Re: Speedy call to action
  • 9/24/2013 10:40:40 AM
NO RATINGS

So you vote for unrealistic. Me too -- at least at this point. I think there's still a lot of work to be done in this area.

Re: Predictive Value?
  • 9/24/2013 10:38:14 AM
NO RATINGS

It's always a challenge moving from piecemeal solutions to integrated platforms, whether its for social media analytics or any other business/IT function. But I'd have to think that integration deserves serious consideration given the challenges of monitoring so many social sites.

Re: Freedom of speech
  • 9/24/2013 10:35:49 AM
NO RATINGS

Perhaps they wouldn't do so explicitly. But what of the suspect who says he just gave his girlfriend a diamond necklace or one who posts whereabouts that contradict an alibi? Criminals get caught because they slip up, and social postings give them plenty of opportunity to do that.

Re: Freedom of speech
  • 9/24/2013 7:12:39 AM
NO RATINGS

No, I'm referring to people posting really dumb things from their personal accounts complete with profile photos.  Some people just aren't very bright and they don't think they will be caught.

Re: Freedom of speech
  • 9/24/2013 5:32:06 AM
NO RATINGS

Beth, I would be really surprised if even the less sophisticated crooks disclosed their criminal achievements on social networks with their actual ID through which their information and contact details can further be extracted and they get nearer to being caught.

Re: Freedom of speech
  • 9/24/2013 5:23:21 AM
NO RATINGS

SaneIT

But in the scenarios that you are mentioning, aren't the criminals posting messages from anonymous IDs ? If yes, then it is difficult to catch criminals from there.

Re: Predictive Value?
  • 9/24/2013 4:23:00 AM
NO RATINGS

Beth, well the companies I have come across use disparate tools and there is no doubt that these methods are less organized hence less effective compared to the initiatives by Salesforce and Sysomos that you mentioned.

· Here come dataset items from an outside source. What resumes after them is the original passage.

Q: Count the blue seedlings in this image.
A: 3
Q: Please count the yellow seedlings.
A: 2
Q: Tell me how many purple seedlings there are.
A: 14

An integrated platform is esp great for FMCGs and Electronic device manufacturers because people talk a lot about these products on social networks and it is difficult for the social media coordination function of the company to bring all these things in its net if it uses disparate tools.

Re: Speedy call to action
  • 9/23/2013 9:50:14 PM
NO RATINGS

..

 

Beth writes


 

... it seems so much of the UK government's success in using EMOTIVE would be not only in the ability to predict behavior but to head off such behavior -- all in real time or near to it as possible. 


 

Maybe the Ministry of Defence is excited about this, but I tend to be skeptical about the ability to head off criminal activity ... or mass popular unrest.

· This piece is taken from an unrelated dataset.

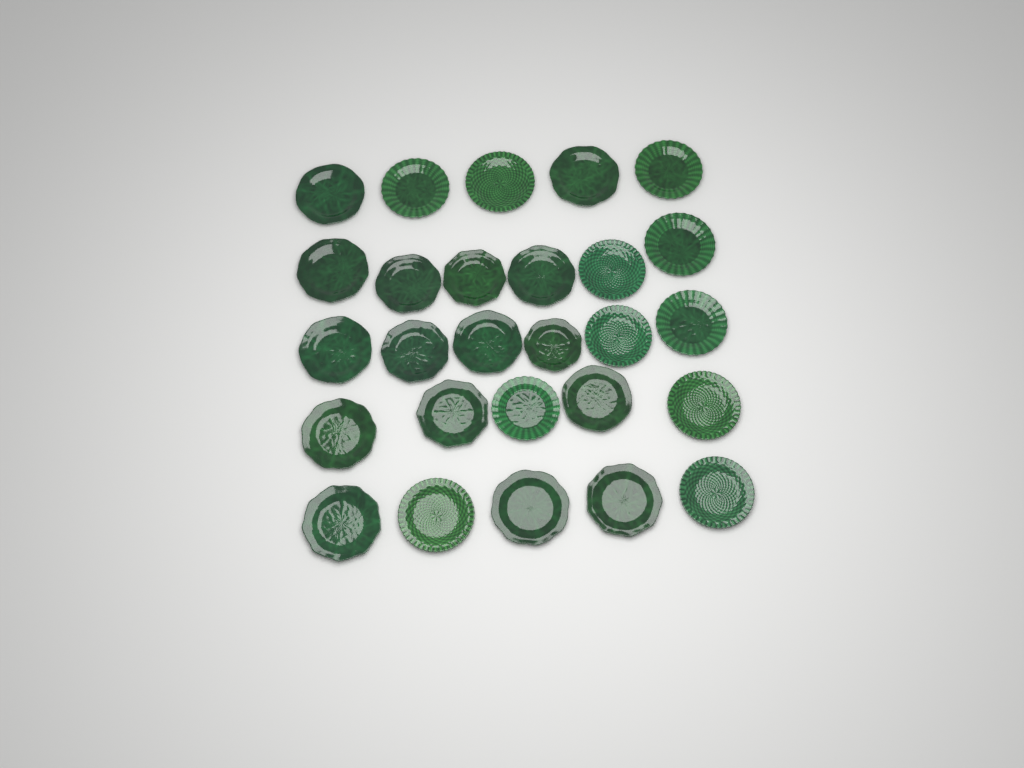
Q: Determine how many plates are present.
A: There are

Makes me wonder if this use of robots to try to understand Twitter traffic will result in cases simlar to what happened to that UK couple arrested and interrogated, then expelled from the US, for texting something like "We're gonna destroy LA!" ... meaning, "We're gonna party so hard, LA will never be the same!"

And 8 categories of emotion? What happened to Arrogance? Hubris? The 7 Deadly Sins?